--- START Text extract ---

A Nigerian minister and a governor of a northern state recently visited Egypt to get security platforms to monitor people's calls, text messages and other forms of communication.

According to a security source, the minister and governor made a quick trip to the North African in a bid to find technological ways to trample on people's freedom of speech. 

The governor and the minister are both controversial and have also been in the news lately for the wrong reasons. 

"A minister and a governor went to Egypt this week to get a security platform for monitoring calls of citizens. It was a really quick trip," the source said.

The clampdown on free speech in Nigeria has become heightened under the President Muhammadu Buhari administration.

Towards the end of 2015, a Petition Bill targeting online and print media as well as regulating social media posts was sponsored in the Senate but it was followed by a public backlash. 

In 2019, lawmakers introduced the National Commission for the Prohibition of Hate Speech bill and the Protection from Internet Falsehood and Manipulation and other Related Offences bill.

--- END Text extract ---

> **Challenges**
[A] In the article on the Nigerian officials' Egypt trip, what did the Petition Bill sponsored in the Senate toward the end of 2015 target?
[B] Reproduce the stretch of the article on the Nigerian officials' Egypt trip from "The clampdown on" through "a public backlash.".
The entries have nothing to do with the article on the Nigerian officials' Egypt trip.

--- START Data ---

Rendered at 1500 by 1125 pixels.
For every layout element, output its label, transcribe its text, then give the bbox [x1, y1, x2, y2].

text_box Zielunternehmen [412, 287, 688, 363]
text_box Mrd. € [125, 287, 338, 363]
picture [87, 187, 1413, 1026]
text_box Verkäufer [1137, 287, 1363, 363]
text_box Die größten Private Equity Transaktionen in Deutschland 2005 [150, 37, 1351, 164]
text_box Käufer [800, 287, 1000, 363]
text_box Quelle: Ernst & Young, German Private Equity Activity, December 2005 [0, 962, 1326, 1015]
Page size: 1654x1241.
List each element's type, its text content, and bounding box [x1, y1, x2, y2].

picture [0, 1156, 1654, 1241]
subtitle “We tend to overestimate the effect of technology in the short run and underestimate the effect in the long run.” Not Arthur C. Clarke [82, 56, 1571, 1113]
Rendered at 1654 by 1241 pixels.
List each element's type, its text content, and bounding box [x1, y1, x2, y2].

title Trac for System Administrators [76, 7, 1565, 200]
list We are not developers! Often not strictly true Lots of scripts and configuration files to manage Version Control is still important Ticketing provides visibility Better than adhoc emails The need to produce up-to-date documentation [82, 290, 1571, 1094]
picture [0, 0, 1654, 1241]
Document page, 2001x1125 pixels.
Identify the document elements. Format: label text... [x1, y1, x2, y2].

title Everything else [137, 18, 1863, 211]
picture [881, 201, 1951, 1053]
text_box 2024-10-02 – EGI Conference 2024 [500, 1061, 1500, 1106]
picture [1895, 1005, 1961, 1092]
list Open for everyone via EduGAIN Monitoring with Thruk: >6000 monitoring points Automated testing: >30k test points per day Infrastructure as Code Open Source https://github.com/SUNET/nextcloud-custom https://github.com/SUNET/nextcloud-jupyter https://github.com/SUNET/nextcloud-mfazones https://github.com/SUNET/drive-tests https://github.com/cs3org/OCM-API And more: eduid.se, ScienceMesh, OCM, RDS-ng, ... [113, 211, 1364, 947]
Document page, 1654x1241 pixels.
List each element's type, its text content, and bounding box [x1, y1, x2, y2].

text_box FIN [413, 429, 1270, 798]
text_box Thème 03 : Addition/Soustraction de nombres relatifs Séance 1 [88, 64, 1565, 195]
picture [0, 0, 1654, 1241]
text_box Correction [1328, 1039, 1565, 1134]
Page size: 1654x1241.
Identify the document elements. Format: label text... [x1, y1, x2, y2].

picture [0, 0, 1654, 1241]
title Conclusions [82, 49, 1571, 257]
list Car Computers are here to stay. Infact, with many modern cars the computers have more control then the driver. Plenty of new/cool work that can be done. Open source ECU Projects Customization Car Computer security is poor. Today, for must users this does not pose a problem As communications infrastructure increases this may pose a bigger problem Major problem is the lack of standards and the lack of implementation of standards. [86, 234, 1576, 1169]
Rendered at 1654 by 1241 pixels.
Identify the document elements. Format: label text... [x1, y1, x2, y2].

--- END Data ---

> **Answers below**
[A] It targeted online and print media and sought to regulate social media posts.

[B]
The clampdown on free speech in Nigeria has become heightened under the President Muhammadu Buhari administration.

Towards the end of 2015, a Petition Bill targeting online and print media as well as regulating social media posts was sponsored in the Senate but it was followed by a public backlash.